Transcribed page contents:

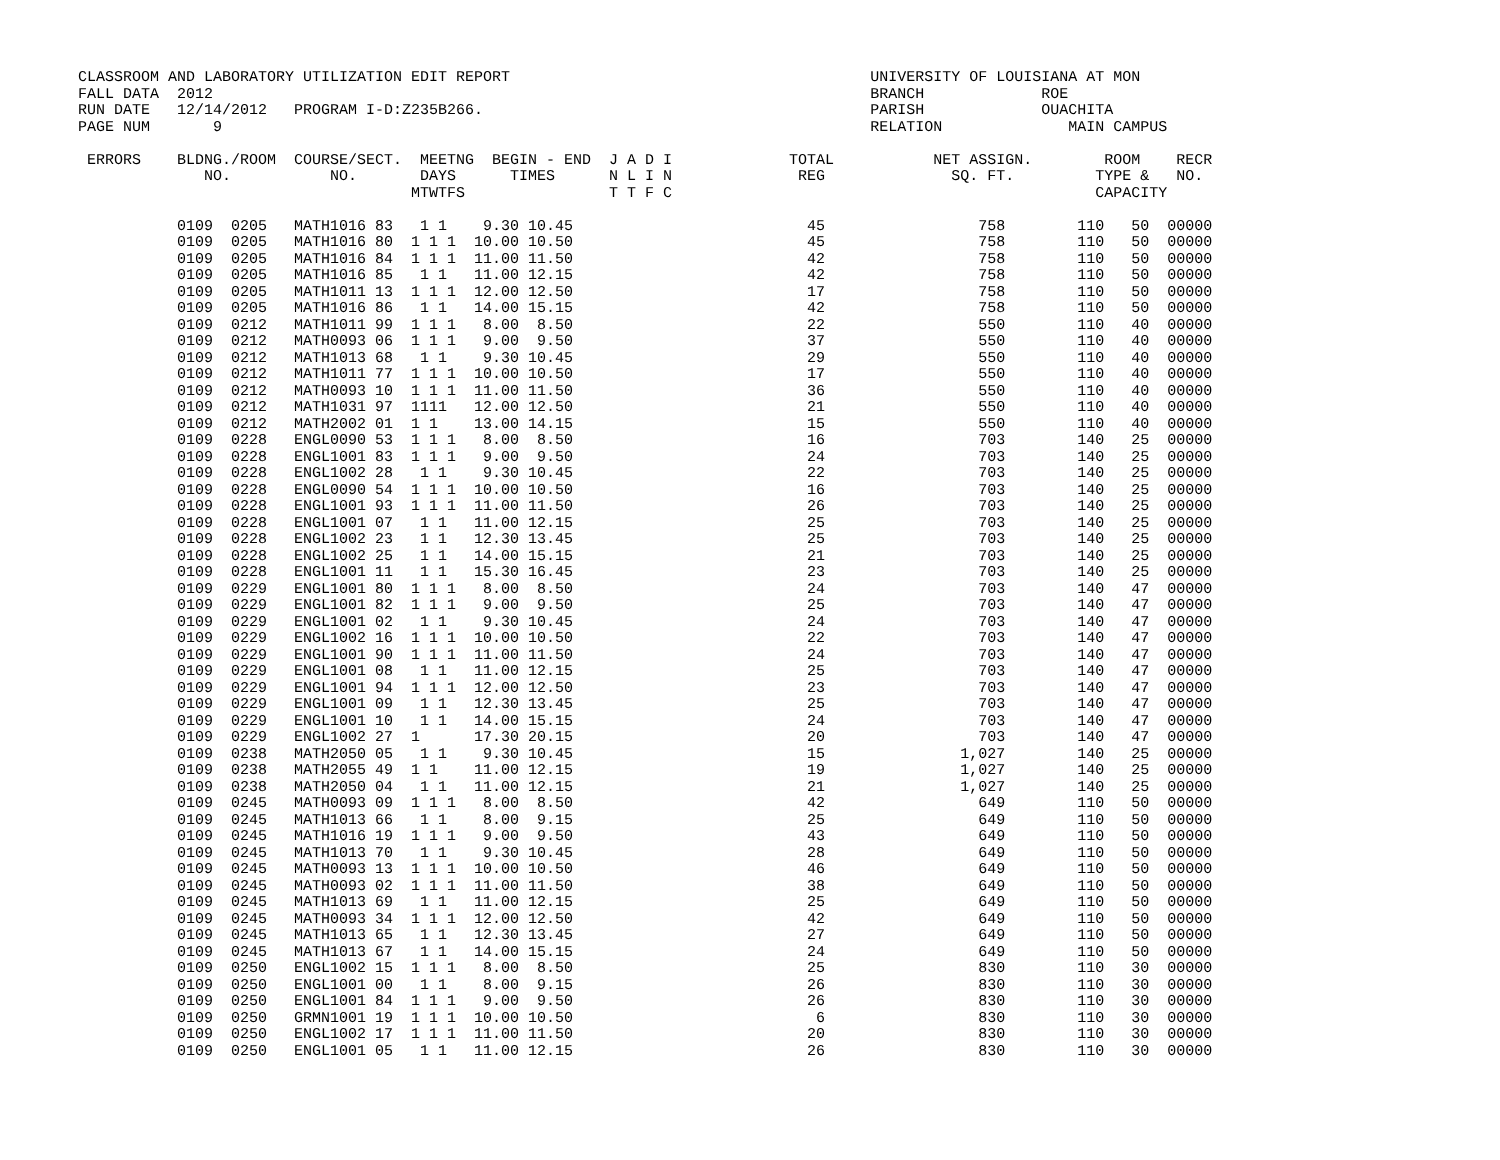CLASSROOM AND LABORATORY UTILIZATION EDIT REPORT                                        UNIVERSITY OF LOUISIANA AT MON
FALL DATA  2012                                                                         BRANCH             ROE
RUN DATE   12/14/2012   PROGRAM I-D:Z235B266.                                           PARISH             OUACHITA
PAGE NUM       9                                                                        RELATION              MAIN CAMPUS

 ERRORS    BLDNG./ROOM  COURSE/SECT.  MEETNG  BEGIN - END  J A D I             TOTAL           NET ASSIGN.        ROOM    RECR
              NO.           NO.       DAYS      TIMES      N L I N              REG              SQ. FT.         TYPE &   NO.
                                     MTWTFS                T T F C                                               CAPACITY

           0109  0205   MATH1016 83   1 1    9.30 10.45                          45                 758        110   50  00000
           0109  0205   MATH1016 80  1 1 1  10.00 10.50                          45                 758        110   50  00000
           0109  0205   MATH1016 84  1 1 1  11.00 11.50                          42                 758        110   50  00000
           0109  0205   MATH1016 85   1 1   11.00 12.15                          42                 758        110   50  00000
           0109  0205   MATH1011 13  1 1 1  12.00 12.50                          17                 758        110   50  00000
           0109  0205   MATH1016 86   1 1   14.00 15.15                          42                 758        110   50  00000
           0109  0212   MATH1011 99  1 1 1   8.00  8.50                          22                 550        110   40  00000
           0109  0212   MATH0093 06  1 1 1   9.00  9.50                          37                 550        110   40  00000
           0109  0212   MATH1013 68   1 1    9.30 10.45                          29                 550        110   40  00000
           0109  0212   MATH1011 77  1 1 1  10.00 10.50                          17                 550        110   40  00000
           0109  0212   MATH0093 10  1 1 1  11.00 11.50                          36                 550        110   40  00000
           0109  0212   MATH1031 97  1111   12.00 12.50                          21                 550        110   40  00000
           0109  0212   MATH2002 01  1 1    13.00 14.15                          15                 550        110   40  00000
           0109  0228   ENGL0090 53  1 1 1   8.00  8.50                          16                 703        140   25  00000
           0109  0228   ENGL1001 83  1 1 1   9.00  9.50                          24                 703        140   25  00000
           0109  0228   ENGL1002 28   1 1    9.30 10.45                          22                 703        140   25  00000
           0109  0228   ENGL0090 54  1 1 1  10.00 10.50                          16                 703        140   25  00000
           0109  0228   ENGL1001 93  1 1 1  11.00 11.50                          26                 703        140   25  00000
           0109  0228   ENGL1001 07   1 1   11.00 12.15                          25                 703        140   25  00000
           0109  0228   ENGL1002 23   1 1   12.30 13.45                          25                 703        140   25  00000
           0109  0228   ENGL1002 25   1 1   14.00 15.15                          21                 703        140   25  00000
           0109  0228   ENGL1001 11   1 1   15.30 16.45                          23                 703        140   25  00000
           0109  0229   ENGL1001 80  1 1 1   8.00  8.50                          24                 703        140   47  00000
           0109  0229   ENGL1001 82  1 1 1   9.00  9.50                          25                 703        140   47  00000
           0109  0229   ENGL1001 02   1 1    9.30 10.45                          24                 703        140   47  00000
           0109  0229   ENGL1002 16  1 1 1  10.00 10.50                          22                 703        140   47  00000
           0109  0229   ENGL1001 90  1 1 1  11.00 11.50                          24                 703        140   47  00000
           0109  0229   ENGL1001 08   1 1   11.00 12.15                          25                 703        140   47  00000
           0109  0229   ENGL1001 94  1 1 1  12.00 12.50                          23                 703        140   47  00000
           0109  0229   ENGL1001 09   1 1   12.30 13.45                          25                 703        140   47  00000
           0109  0229   ENGL1001 10   1 1   14.00 15.15                          24                 703        140   47  00000
           0109  0229   ENGL1002 27  1      17.30 20.15                          20                 703        140   47  00000
           0109  0238   MATH2050 05   1 1    9.30 10.45                          15               1,027        140   25  00000
           0109  0238   MATH2055 49  1 1    11.00 12.15                          19               1,027        140   25  00000
           0109  0238   MATH2050 04   1 1   11.00 12.15                          21               1,027        140   25  00000
           0109  0245   MATH0093 09  1 1 1   8.00  8.50                          42                 649        110   50  00000
           0109  0245   MATH1013 66   1 1    8.00  9.15                          25                 649        110   50  00000
           0109  0245   MATH1016 19  1 1 1   9.00  9.50                          43                 649        110   50  00000
           0109  0245   MATH1013 70   1 1    9.30 10.45                          28                 649        110   50  00000
           0109  0245   MATH0093 13  1 1 1  10.00 10.50                          46                 649        110   50  00000
           0109  0245   MATH0093 02  1 1 1  11.00 11.50                          38                 649        110   50  00000
           0109  0245   MATH1013 69   1 1   11.00 12.15                          25                 649        110   50  00000
           0109  0245   MATH0093 34  1 1 1  12.00 12.50                          42                 649        110   50  00000
           0109  0245   MATH1013 65   1 1   12.30 13.45                          27                 649        110   50  00000
           0109  0245   MATH1013 67   1 1   14.00 15.15                          24                 649        110   50  00000
           0109  0250   ENGL1002 15  1 1 1   8.00  8.50                          25                 830        110   30  00000
           0109  0250   ENGL1001 00   1 1    8.00  9.15                          26                 830        110   30  00000
           0109  0250   ENGL1001 84  1 1 1   9.00  9.50                          26                 830        110   30  00000
           0109  0250   GRMN1001 19  1 1 1  10.00 10.50                           6                 830        110   30  00000
           0109  0250   ENGL1002 17  1 1 1  11.00 11.50                          20                 830        110   30  00000
           0109  0250   ENGL1001 05   1 1   11.00 12.15                          26                 830        110   30  00000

*Your task*
Skipping all images, print the data above a second time exactly.

*Task solution*
CLASSROOM AND LABORATORY UTILIZATION EDIT REPORT                                        UNIVERSITY OF LOUISIANA AT MON
FALL DATA  2012                                                                         BRANCH             ROE
RUN DATE   12/14/2012   PROGRAM I-D:Z235B266.                                           PARISH             OUACHITA
PAGE NUM       9                                                                        RELATION              MAIN CAMPUS

 ERRORS    BLDNG./ROOM  COURSE/SECT.  MEETNG  BEGIN - END  J A D I             TOTAL           NET ASSIGN.        ROOM    RECR
              NO.           NO.       DAYS      TIMES      N L I N              REG              SQ. FT.         TYPE &   NO.
                                     MTWTFS                T T F C                                               CAPACITY

           0109  0205   MATH1016 83   1 1    9.30 10.45                          45                 758        110   50  00000
           0109  0205   MATH1016 80  1 1 1  10.00 10.50                          45                 758        110   50  00000
           0109  0205   MATH1016 84  1 1 1  11.00 11.50                          42                 758        110   50  00000
           0109  0205   MATH1016 85   1 1   11.00 12.15                          42                 758        110   50  00000
           0109  0205   MATH1011 13  1 1 1  12.00 12.50                          17                 758        110   50  00000
           0109  0205   MATH1016 86   1 1   14.00 15.15                          42                 758        110   50  00000
           0109  0212   MATH1011 99  1 1 1   8.00  8.50                          22                 550        110   40  00000
           0109  0212   MATH0093 06  1 1 1   9.00  9.50                          37                 550        110   40  00000
           0109  0212   MATH1013 68   1 1    9.30 10.45                          29                 550        110   40  00000
           0109  0212   MATH1011 77  1 1 1  10.00 10.50                          17                 550        110   40  00000
           0109  0212   MATH0093 10  1 1 1  11.00 11.50                          36                 550        110   40  00000
           0109  0212   MATH1031 97  1111   12.00 12.50                          21                 550        110   40  00000
           0109  0212   MATH2002 01  1 1    13.00 14.15                          15                 550        110   40  00000
           0109  0228   ENGL0090 53  1 1 1   8.00  8.50                          16                 703        140   25  00000
           0109  0228   ENGL1001 83  1 1 1   9.00  9.50                          24                 703        140   25  00000
           0109  0228   ENGL1002 28   1 1    9.30 10.45                          22                 703        140   25  00000
           0109  0228   ENGL0090 54  1 1 1  10.00 10.50                          16                 703        140   25  00000
           0109  0228   ENGL1001 93  1 1 1  11.00 11.50                          26                 703        140   25  00000
           0109  0228   ENGL1001 07   1 1   11.00 12.15                          25                 703        140   25  00000
           0109  0228   ENGL1002 23   1 1   12.30 13.45                          25                 703        140   25  00000
           0109  0228   ENGL1002 25   1 1   14.00 15.15                          21                 703        140   25  00000
           0109  0228   ENGL1001 11   1 1   15.30 16.45                          23                 703        140   25  00000
           0109  0229   ENGL1001 80  1 1 1   8.00  8.50                          24                 703        140   47  00000
           0109  0229   ENGL1001 82  1 1 1   9.00  9.50                          25                 703        140   47  00000
           0109  0229   ENGL1001 02   1 1    9.30 10.45                          24                 703        140   47  00000
           0109  0229   ENGL1002 16  1 1 1  10.00 10.50                          22                 703        140   47  00000
           0109  0229   ENGL1001 90  1 1 1  11.00 11.50                          24                 703        140   47  00000
           0109  0229   ENGL1001 08   1 1   11.00 12.15                          25                 703        140   47  00000
           0109  0229   ENGL1001 94  1 1 1  12.00 12.50                          23                 703        140   47  00000
           0109  0229   ENGL1001 09   1 1   12.30 13.45                          25                 703        140   47  00000
           0109  0229   ENGL1001 10   1 1   14.00 15.15                          24                 703        140   47  00000
           0109  0229   ENGL1002 27  1      17.30 20.15                          20                 703        140   47  00000
           0109  0238   MATH2050 05   1 1    9.30 10.45                          15               1,027        140   25  00000
           0109  0238   MATH2055 49  1 1    11.00 12.15                          19               1,027        140   25  00000
           0109  0238   MATH2050 04   1 1   11.00 12.15                          21               1,027        140   25  00000
           0109  0245   MATH0093 09  1 1 1   8.00  8.50                          42                 649        110   50  00000
           0109  0245   MATH1013 66   1 1    8.00  9.15                          25                 649        110   50  00000
           0109  0245   MATH1016 19  1 1 1   9.00  9.50                          43                 649        110   50  00000
           0109  0245   MATH1013 70   1 1    9.30 10.45                          28                 649        110   50  00000
           0109  0245   MATH0093 13  1 1 1  10.00 10.50                          46                 649        110   50  00000
           0109  0245   MATH0093 02  1 1 1  11.00 11.50                          38                 649        110   50  00000
           0109  0245   MATH1013 69   1 1   11.00 12.15                          25                 649        110   50  00000
           0109  0245   MATH0093 34  1 1 1  12.00 12.50                          42                 649        110   50  00000
           0109  0245   MATH1013 65   1 1   12.30 13.45                          27                 649        110   50  00000
           0109  0245   MATH1013 67   1 1   14.00 15.15                          24                 649        110   50  00000
           0109  0250   ENGL1002 15  1 1 1   8.00  8.50                          25                 830        110   30  00000
           0109  0250   ENGL1001 00   1 1    8.00  9.15                          26                 830        110   30  00000
           0109  0250   ENGL1001 84  1 1 1   9.00  9.50                          26                 830        110   30  00000
           0109  0250   GRMN1001 19  1 1 1  10.00 10.50                           6                 830        110   30  00000
           0109  0250   ENGL1002 17  1 1 1  11.00 11.50                          20                 830        110   30  00000
           0109  0250   ENGL1001 05   1 1   11.00 12.15                          26                 830        110   30  00000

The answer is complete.